How to complete this task: Copy out the lines from the one containing "Barrio Galapagar Madrid: El" through the one containing "mennä, niin hänen pitäisi vain tehdä", including both, and nothing else.

Material provided:
§ §

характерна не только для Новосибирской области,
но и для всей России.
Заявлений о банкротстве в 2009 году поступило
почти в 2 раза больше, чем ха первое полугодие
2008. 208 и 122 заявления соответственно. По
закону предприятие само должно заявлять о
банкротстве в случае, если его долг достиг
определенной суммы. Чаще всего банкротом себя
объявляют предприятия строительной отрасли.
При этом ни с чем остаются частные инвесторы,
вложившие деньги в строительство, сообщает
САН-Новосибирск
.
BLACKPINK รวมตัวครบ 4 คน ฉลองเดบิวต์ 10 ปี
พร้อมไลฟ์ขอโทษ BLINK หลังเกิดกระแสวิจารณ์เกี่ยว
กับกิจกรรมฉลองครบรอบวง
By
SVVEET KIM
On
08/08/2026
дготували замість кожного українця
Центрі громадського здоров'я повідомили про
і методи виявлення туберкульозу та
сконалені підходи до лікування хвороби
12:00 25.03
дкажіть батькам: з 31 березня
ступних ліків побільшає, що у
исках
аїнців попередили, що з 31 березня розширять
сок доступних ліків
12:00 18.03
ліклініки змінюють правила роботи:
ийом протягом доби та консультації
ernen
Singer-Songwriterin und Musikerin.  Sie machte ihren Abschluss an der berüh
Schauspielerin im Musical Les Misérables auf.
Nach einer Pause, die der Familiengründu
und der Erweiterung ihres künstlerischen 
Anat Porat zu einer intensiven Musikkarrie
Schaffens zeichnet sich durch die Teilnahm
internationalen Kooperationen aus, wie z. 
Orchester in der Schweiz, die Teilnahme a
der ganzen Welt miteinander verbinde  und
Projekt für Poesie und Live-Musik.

§ §

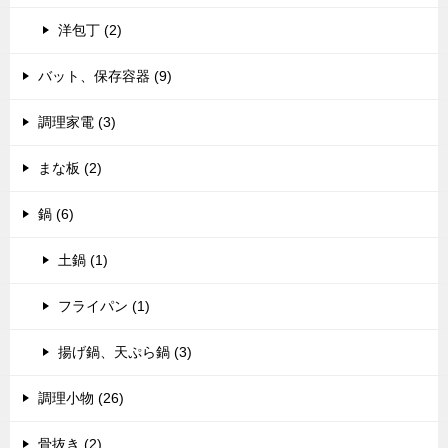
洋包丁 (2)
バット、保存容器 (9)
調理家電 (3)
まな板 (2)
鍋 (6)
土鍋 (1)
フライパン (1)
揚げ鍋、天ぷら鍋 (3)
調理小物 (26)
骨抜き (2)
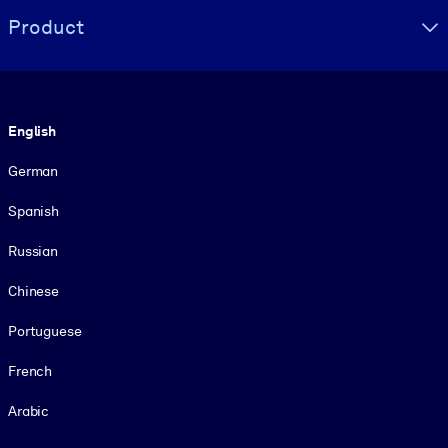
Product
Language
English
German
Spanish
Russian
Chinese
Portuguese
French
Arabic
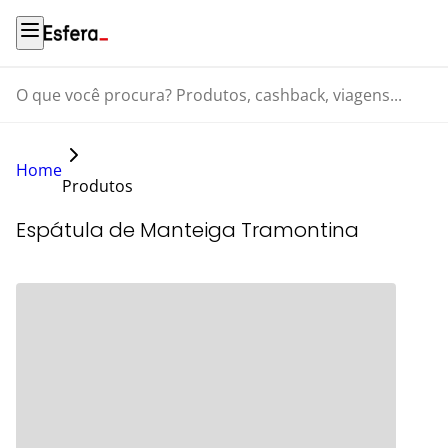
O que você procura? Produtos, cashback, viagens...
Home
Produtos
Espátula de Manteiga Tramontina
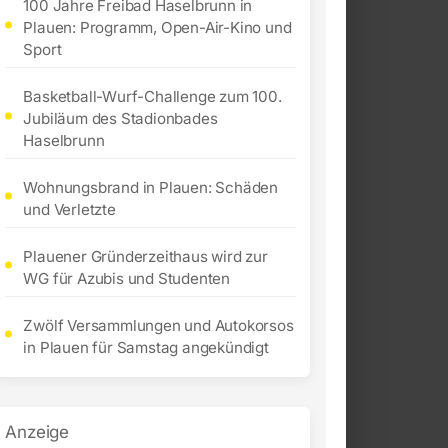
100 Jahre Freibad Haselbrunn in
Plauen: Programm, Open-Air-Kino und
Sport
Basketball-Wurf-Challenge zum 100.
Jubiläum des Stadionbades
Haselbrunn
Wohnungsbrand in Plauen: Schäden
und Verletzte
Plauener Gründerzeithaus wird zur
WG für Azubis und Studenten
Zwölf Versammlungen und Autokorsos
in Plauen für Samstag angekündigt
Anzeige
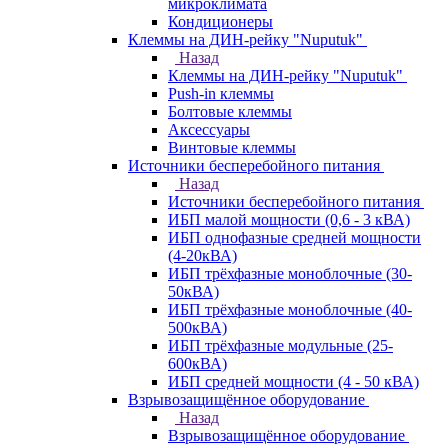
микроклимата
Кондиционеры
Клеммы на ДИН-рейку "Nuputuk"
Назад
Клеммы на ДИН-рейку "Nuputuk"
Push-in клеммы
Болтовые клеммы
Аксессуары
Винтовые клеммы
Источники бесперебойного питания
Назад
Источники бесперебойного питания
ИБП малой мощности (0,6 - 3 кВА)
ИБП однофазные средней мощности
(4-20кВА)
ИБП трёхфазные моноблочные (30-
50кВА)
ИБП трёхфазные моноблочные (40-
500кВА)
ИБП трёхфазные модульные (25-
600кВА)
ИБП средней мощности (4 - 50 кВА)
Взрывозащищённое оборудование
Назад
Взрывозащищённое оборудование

§ §

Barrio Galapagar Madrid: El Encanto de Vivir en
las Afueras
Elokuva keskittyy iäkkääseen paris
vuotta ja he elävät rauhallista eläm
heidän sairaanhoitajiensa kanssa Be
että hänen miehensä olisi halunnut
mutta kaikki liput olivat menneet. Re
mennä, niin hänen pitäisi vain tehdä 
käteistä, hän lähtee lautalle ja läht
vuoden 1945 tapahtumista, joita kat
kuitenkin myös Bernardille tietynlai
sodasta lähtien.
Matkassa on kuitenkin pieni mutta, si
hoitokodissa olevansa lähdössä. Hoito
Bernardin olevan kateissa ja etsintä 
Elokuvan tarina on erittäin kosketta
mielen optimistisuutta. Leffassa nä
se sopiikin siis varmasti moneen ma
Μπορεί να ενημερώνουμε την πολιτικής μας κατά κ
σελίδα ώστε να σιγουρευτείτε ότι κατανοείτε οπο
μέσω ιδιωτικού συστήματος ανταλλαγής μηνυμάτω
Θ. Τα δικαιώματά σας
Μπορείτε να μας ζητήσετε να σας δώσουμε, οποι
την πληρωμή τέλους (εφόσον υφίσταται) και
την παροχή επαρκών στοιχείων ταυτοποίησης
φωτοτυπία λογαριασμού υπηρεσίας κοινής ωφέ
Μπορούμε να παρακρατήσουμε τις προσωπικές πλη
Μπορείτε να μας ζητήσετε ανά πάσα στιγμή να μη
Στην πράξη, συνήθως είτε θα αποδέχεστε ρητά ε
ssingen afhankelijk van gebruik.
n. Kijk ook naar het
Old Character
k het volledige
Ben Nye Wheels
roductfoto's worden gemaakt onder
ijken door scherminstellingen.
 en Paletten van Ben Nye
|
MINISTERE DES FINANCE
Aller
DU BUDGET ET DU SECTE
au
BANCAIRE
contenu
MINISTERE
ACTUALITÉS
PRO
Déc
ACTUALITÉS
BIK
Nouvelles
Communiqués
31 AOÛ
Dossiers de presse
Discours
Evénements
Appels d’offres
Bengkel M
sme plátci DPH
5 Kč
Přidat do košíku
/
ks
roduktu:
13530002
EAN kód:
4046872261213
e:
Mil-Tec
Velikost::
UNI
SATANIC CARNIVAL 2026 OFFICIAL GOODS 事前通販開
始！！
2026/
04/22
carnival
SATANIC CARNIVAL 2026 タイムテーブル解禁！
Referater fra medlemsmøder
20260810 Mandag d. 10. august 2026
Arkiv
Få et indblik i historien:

§ §

Finished exercise:
Barrio Galapagar Madrid: El Encanto de Vivir en
las Afueras
Elokuva keskittyy iäkkääseen paris
vuotta ja he elävät rauhallista eläm
heidän sairaanhoitajiensa kanssa Be
että hänen miehensä olisi halunnut
mutta kaikki liput olivat menneet. Re
mennä, niin hänen pitäisi vain tehdä 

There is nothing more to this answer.